Literature DB >> 17090593

MvirDB--a microbial database of protein toxins, virulence factors and antibiotic resistance genes for bio-defence applications.

C E Zhou¹, J Smith, M Lam, A Zemla, M D Dyer, T Slezak.

Abstract

Knowledge of toxins, virulence factors and antibiotic resistance genes is essential for bio-defense applications aimed at identifying 'functional' signatures for characterizing emerging or engineered pathogens. Whereas genetic signatures identify a pathogen, functional signatures identify what a pathogen is capable of. To facilitate rapid identification of sequences and characterization of genes for signature discovery, we have collected all publicly available (as of this writing), organized sequences representing known toxins, virulence factors, and antibiotic resistance genes in one convenient database, which we believe will be of use to the bio-defense research community.
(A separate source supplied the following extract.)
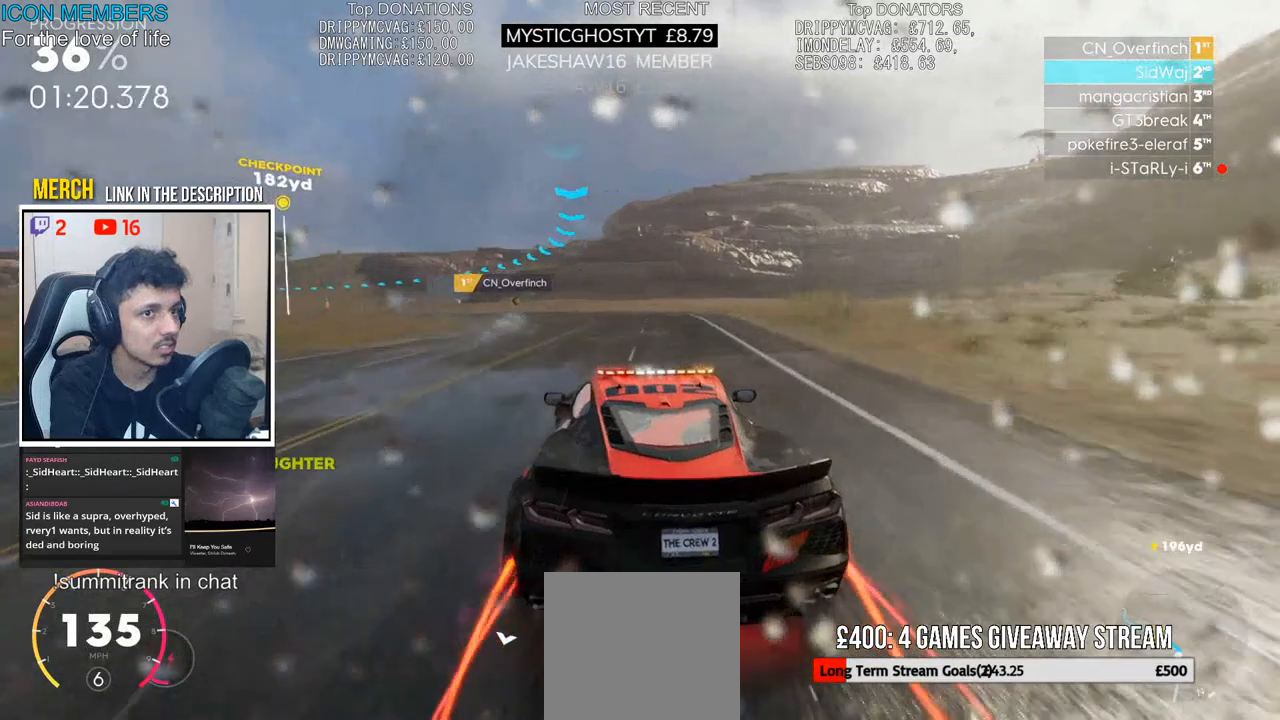
{"buttons": ["R2"], "left_stick": "left", "right_stick": "center", "events": [[167, "left_stick", "center"], [233, "left_stick", "left"]]}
MvirDB integrates DNA and protein sequence information from Tox-Prot, SCORPION, the PRINTS virulence factors, VFDB, TVFac, Islander, ARGO and a subset of VIDA. Entries in MvirDB are hyperlinked back to their original sources. A blast tool allows the user to blast against all DNA or protein sequences in MvirDB, and a browser tool allows the user to search the database to retrieve virulence factor descriptions, sequences, and classifications, and to download sequences of interest. MvirDB has an automated weekly update mechanism. Each protein sequence in MvirDB is annotated using our fully automated protein annotation system and is linked to that system's browser tool. MvirDB can be accessed at http://mvirdb.llnl.gov/.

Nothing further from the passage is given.